Wenig Wandel unter Starmer
Und nun kommt auch noch Frust über Labour hinzu, die mit dem Versprechen von "Change", also von Wandel, angetreten waren. Denn Veränderung ist im Alltag bislang wenig zu spüren. Bei den Kommunalwahlen im Mai sahnte Reform UK entsprechend ab und gewann 677 Sitze in regionalen Volksvertretungen und Ämtern - auch in traditionellen Labour-Hochburgen.
Wollte Labour nun zu Reform aufschließen, müsste sie versuchen, vor allem die Mitte-Links-Wähler anzusprechen. Denn an die Grünen und Liberaldemokraten hat Labour laut der British Election Study die meisten Stimmen verloren - und an die Unentschlossenen. Doch stattdessen mäandern die Sozialdemokraten oder biedern sich mit Law-and Order-Schnellschüssen, wie dem Aussetzen des Familiennachzugs etwa, bei rechten Wählern an - obwohl diese statistisch vor allem zu Reform wechseln.
Karl Pike, Experte für die Labour-Partei sagt: "Wenn Keir Starmer für etwas bekannt ist, dann für seine Vorsicht und den Versuch, die Wählerunterstützung so breit wie möglich zu halten. In der Opposition heißt das: keine Risiken einzugehen, manchmal nicht viel zu sagen und ein wenig zweideutig zu bleiben. In der Regierung kann man sich das aber nicht erlauben. Man muss Entscheidungen treffen."

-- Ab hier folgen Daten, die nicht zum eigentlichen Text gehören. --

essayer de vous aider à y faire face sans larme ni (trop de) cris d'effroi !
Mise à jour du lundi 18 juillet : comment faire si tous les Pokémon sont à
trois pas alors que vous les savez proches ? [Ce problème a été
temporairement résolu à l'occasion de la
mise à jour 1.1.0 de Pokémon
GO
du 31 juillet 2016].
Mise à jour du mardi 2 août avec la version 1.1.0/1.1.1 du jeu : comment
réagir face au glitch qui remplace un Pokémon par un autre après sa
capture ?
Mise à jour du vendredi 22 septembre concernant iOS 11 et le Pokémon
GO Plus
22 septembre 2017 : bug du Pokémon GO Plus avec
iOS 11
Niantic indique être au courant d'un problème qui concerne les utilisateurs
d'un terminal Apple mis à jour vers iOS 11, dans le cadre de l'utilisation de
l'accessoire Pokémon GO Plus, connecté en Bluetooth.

Und während der als "Mr. Boring" bekannte Starmer mit Richtungsvorgaben zaudert, drängt sich Reform-Chef Farage ins Rampenlicht, sei es auf Tiktok - wo er mehr Follower als alle Parlamentsabgeordneten zusammen hat - oder bei selbst einberufenen, wöchentlichen Pressekonferenzen.
Simple Rezepte
Dazu klingen die Lösungen der Rechtspopulisten für irreguläre Migration auch noch verlockend simpel: Massendeportationen, fünf Abschiebeflüge am Tag, riesige Abschiebezentren, sämtliche Datenregister sollen zusammengefügt werden, um illegal in Großbritannien lebenden Menschen aufzuspüren.
Das ist zwar mit derzeitigen rechtsstaatlichen Prinzipien nicht vereinbar. Doch auch darauf hat Reform UK eine Antwort: Das Vereinigte Königreich solle einfach aus der Europäischen Menschenrechtskonvention und der UN-Flüchtlingskonvention aussteigen. Experten sind sich einig: Dies sei zwar möglich, aber hochkomplex und langwierig.

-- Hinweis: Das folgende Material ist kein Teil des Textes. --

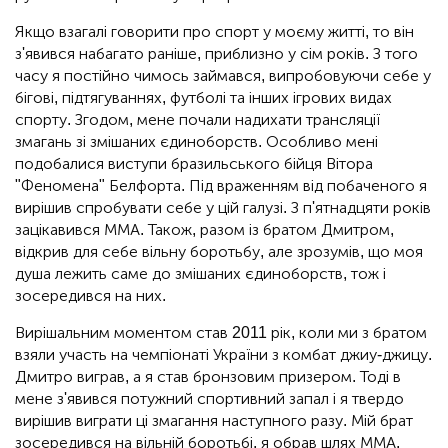
Якщо взагалі говорити про спорт у моєму житті, то він
з'явився набагато раніше, приблизно у сім років. З того
часу я постійно чимось займався, випробовуючи себе у
бігові, підтягуваннях, футболі та інших ігрових видах
спорту. Згодом, мене почали надихати трансляції
змагань зі змішаних єдиноборств. Особливо мені
подобалися виступи бразильського бійця Вітора
"Феномена" Белфорта. Під враженням від побаченого я
вирішив спробувати себе у цій галузі. З п'ятнадцяти років
зацікавився ММА. Також, разом із братом Дмитром,
відкрив для себе вільну боротьбу, але зрозумів, що моя
душа лежить саме до змішаних єдиноборств, тож і
зосередився на них.
Вирішальним моментом став 2011 рік, коли ми з братом
взяли участь на чемпіонаті України з комбат джиу-джицу.
Дмитро виграв, а я став бронзовим призером. Тоді в
мене з'явився потужний спортивний запал і я твердо
вирішив виграти ці змагання наступного разу. Мій брат
зосередився на вільній боротьбі, я обрав шлях ММА.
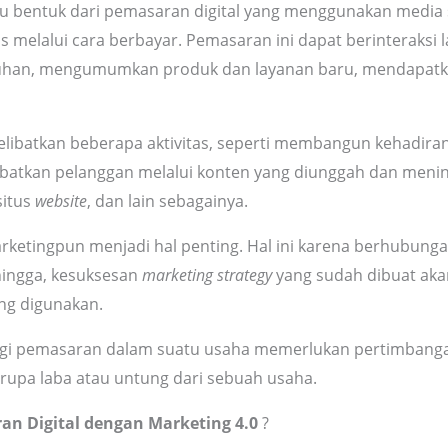
u bentuk dari pemasaran digital yang menggunakan media s
s melalui cara berbayar. Pemasaran ini dapat berinteraksi
luhan, mengumumkan produk dan layanan baru, mendapat
libatkan beberapa aktivitas, seperti membangun kehadiran d
ibatkan pelanggan melalui konten yang diunggah dan menin
situs
website
, dan lain sebagainya.
arketingpun menjadi hal penting. Hal ini karena berhubung
hingga, kesuksesan
marketing strategy
yang sudah dibuat ak
ng digunakan.
gi pemasaran dalam suatu usaha memerlukan pertimbangan 
rupa laba atau untung dari sebuah usaha.
an Digital dengan Marketing 4.0
?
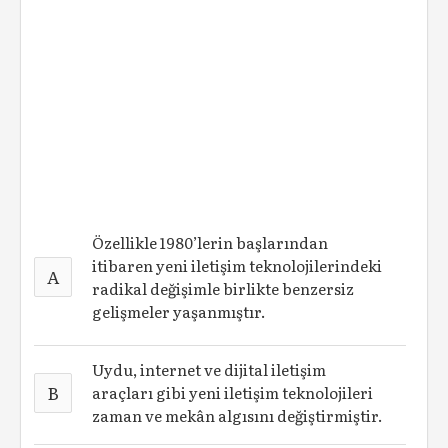
Özellikle 1980’lerin başlarından
itibaren yeni iletişim teknolojilerindeki
A
radikal değişimle birlikte benzersiz
gelişmeler yaşanmıştır.
Uydu, internet ve dijital iletişim
B
araçları gibi yeni iletişim teknolojileri
zaman ve mekân algısını değiştirmiştir.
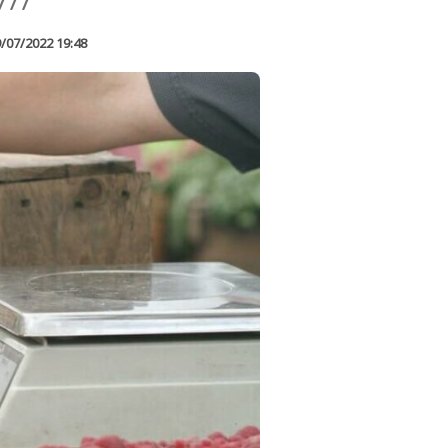
777
/07/2022 19:48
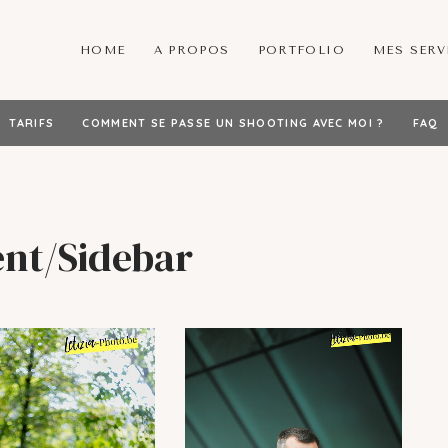
HOME
A PROPOS
PORTFOLIO
MES SERV
TARIFS
COMMENT SE PASSE UN SHOOTING AVEC MOI ?
FAQ
nt/Sidebar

Um sich also tatsächlich von einer bloßen Protest- zu einer erfolgreichen Regierungspartei zu entwickeln, müsste Reform UK eine glaubwürdige Agenda erarbeiten, meint Robert Ford: "Das Parteiprogramm aus dem letzten Jahr war absolut unglaubwürdig. Die Zahlen gingen nicht auf, die Vorstellungen waren größtenteils nicht realisierbar. Selbst Farage distanzierte sich von dem Programm und sagte, es handele sich eher um eine Reihe von Wunschvorstellungen." Auch wenn Ford hinzufügt: Den Kernwählern - sozial konservativen älteren Männern - sei das wohl egal.
Volatile Lage
Doch die anderen dürften, wenn es um die Unterhauswahlen geht, so ihre Zweifel haben, glaubt Politikwissenschaftler Bale: "Wenn es ums Ganze geht, hinterfragen viele Briten, ob Reform UK tatsächlich über die Stärke, die Tiefe oder den richtigen Parteichef verfügt, um dieses Land zu führen."

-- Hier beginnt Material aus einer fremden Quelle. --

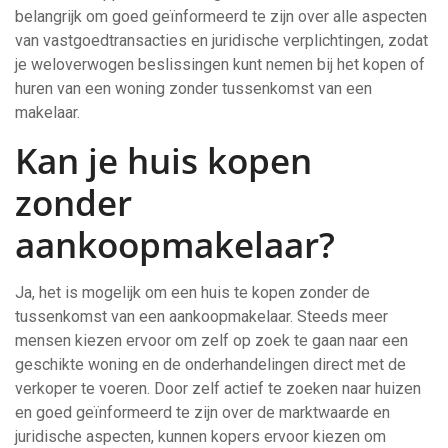
belangrijk om goed geïnformeerd te zijn over alle aspecten
van vastgoedtransacties en juridische verplichtingen, zodat
je weloverwogen beslissingen kunt nemen bij het kopen of
huren van een woning zonder tussenkomst van een
makelaar.
Kan je huis kopen
zonder
aankoopmakelaar?
Ja, het is mogelijk om een huis te kopen zonder de
tussenkomst van een aankoopmakelaar. Steeds meer
mensen kiezen ervoor om zelf op zoek te gaan naar een
geschikte woning en de onderhandelingen direct met de
verkoper te voeren. Door zelf actief te zoeken naar huizen
en goed geïnformeerd te zijn over de marktwaarde en
juridische aspecten, kunnen kopers ervoor kiezen om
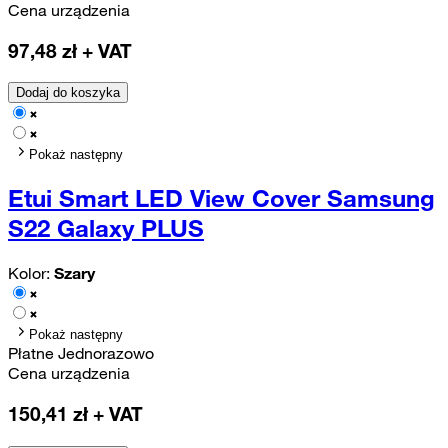
Cena urządzenia
97,48
zł + VAT
Dodaj do koszyka
Pokaż następny
Etui Smart LED View Cover Samsung
S22 Galaxy PLUS
Kolor:
Szary
Pokaż następny
Płatne Jednorazowo
Cena urządzenia
150,41
zł + VAT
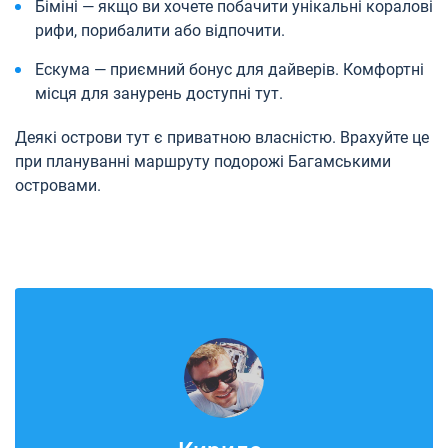
Біміні — якщо ви хочете побачити унікальні коралові
рифи, порибалити або відпочити.
Ескума — приємний бонус для дайверів. Комфортні
місця для занурень доступні тут.
Деякі острови тут є приватною власністю. Врахуйте це
при плануванні маршруту подорожі Багамськими
островами.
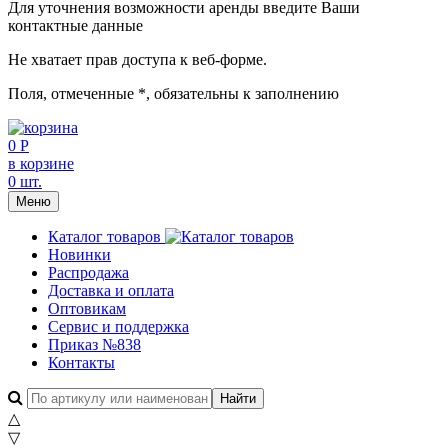
Для уточнения возможности аренды введите Ваши
контактные данные
Не хватает прав доступа к веб-форме.
Поля, отмеченные
*
, обязательны к заполнению
0 Р
в корзине
0 шт.
Меню
Каталог товаров
Новинки
Распродажа
Доставка и оплата
Оптовикам
Сервис и поддержка
Приказ №838
Контакты
△
▽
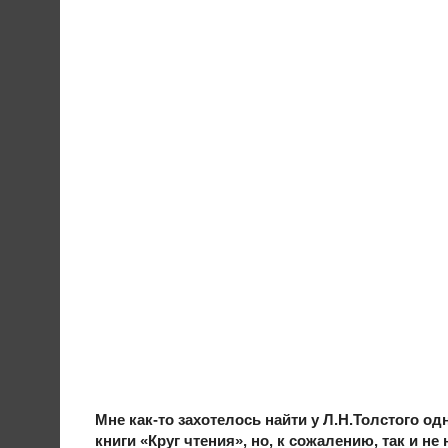
Мне как-то захотелось найти у Л.Н.Толстого од
книги «Круг чтения», но, к сожалению, так и н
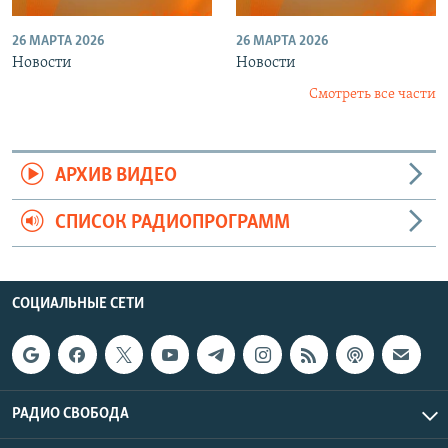
26 МАРТА 2026
26 МАРТА 2026
Новости
Новости
Смотреть все части
АРХИВ ВИДЕО
СПИСОК РАДИОПРОГРАММ
СОЦИАЛЬНЫЕ СЕТИ
РАДИО СВОБОДА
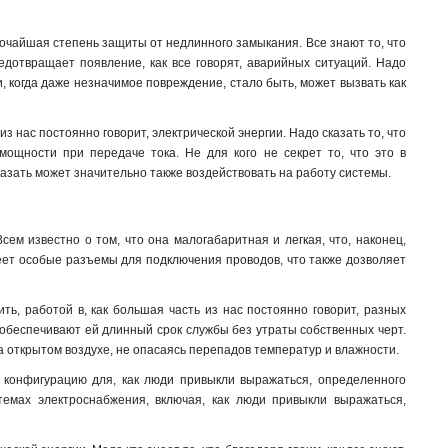
очайшая степень защиты от недлинного замыкания. Все знают то, что
едотвращает появление, как все говорят, аварийных ситуаций. Надо
, когда даже незначимое повреждение, стало быть, может вызвать как
 нас постоянно говорит, электрической энергии. Надо сказать то, что
мощности при передаче тока. Не для кого не секрет то, что это в
казать может значительно также воздействовать на работу системы.
м известно о том, что она малогабаритная и легкая, что, наконец,
меет особые разъемы для подключения проводов, что также дозволяет
ть, работой в, как большая часть из нас постоянно говорит, разных
 обеспечивают ей длинный срок службы без утраты собственных черт.
на открытом воздухе, не опасаясь перепадов температур и влажности.
 конфигурацию для, как люди привыкли выражаться, определенного
темах электроснабжения, включая, как люди привыкли выражаться,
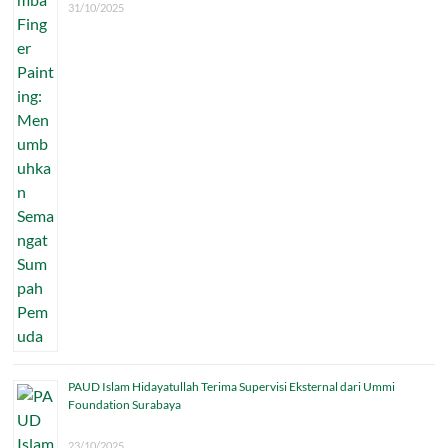
31/10/2025
PAUD Islam Hidayatullah Terima Supervisi Eksternal dari Ummi
Foundation Surabaya
23/10/2025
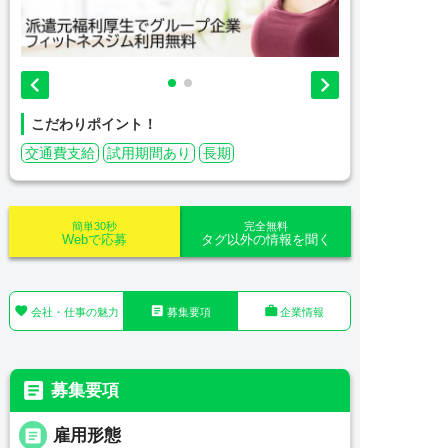


こだわりポイント！
交通費支給
試用期間あり
長期
簡単30秒
完全無料
Webで応募
タグ以外の情報を聞く



会社・仕事の魅力
募集要項
企業情報

募集要項

雇用形態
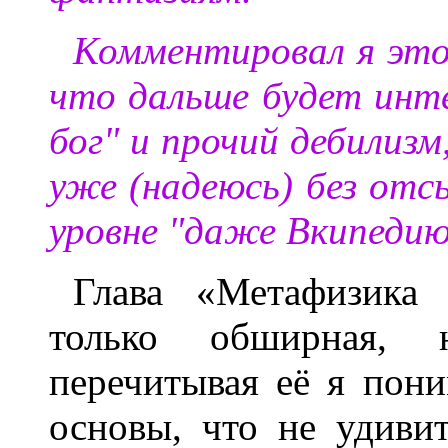
Комментировал я это
что дальше будет инте
бог" и прочий дебилизм
уже (надеюсь) без отс
уровне "даже Вкипедию
Глава «Метафизика 
только обширная, 
перечитывая её я пони
основы, что не удивит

In den kommenden vier Jahren kann noch viel passieren, so volatil ist die britische Politik gerade. Möglich, dass die Konservativen mit einem neuen Parteichef wieder aus der Bedeutungslosigkeit auferstehen könnten, möglich, dass Reform ihre Großspender aus dem Ausland, denen einige Medien Verbindungen zu Steueroasen nachsagen, noch um die Ohren fliegen oder die politische Linke doch strategisch Labour wählt. Alles sei noch denkbar, meint Robert Ford, zehn Sitze im Unterhaus oder 350.
Doch der selbstbewusste Farage gibt sich weiter staatsmännisch. Beim Parteitag in Birmingham dürfte Reform UK vor allem sich selbst und ihren Erfolgssommer feiern.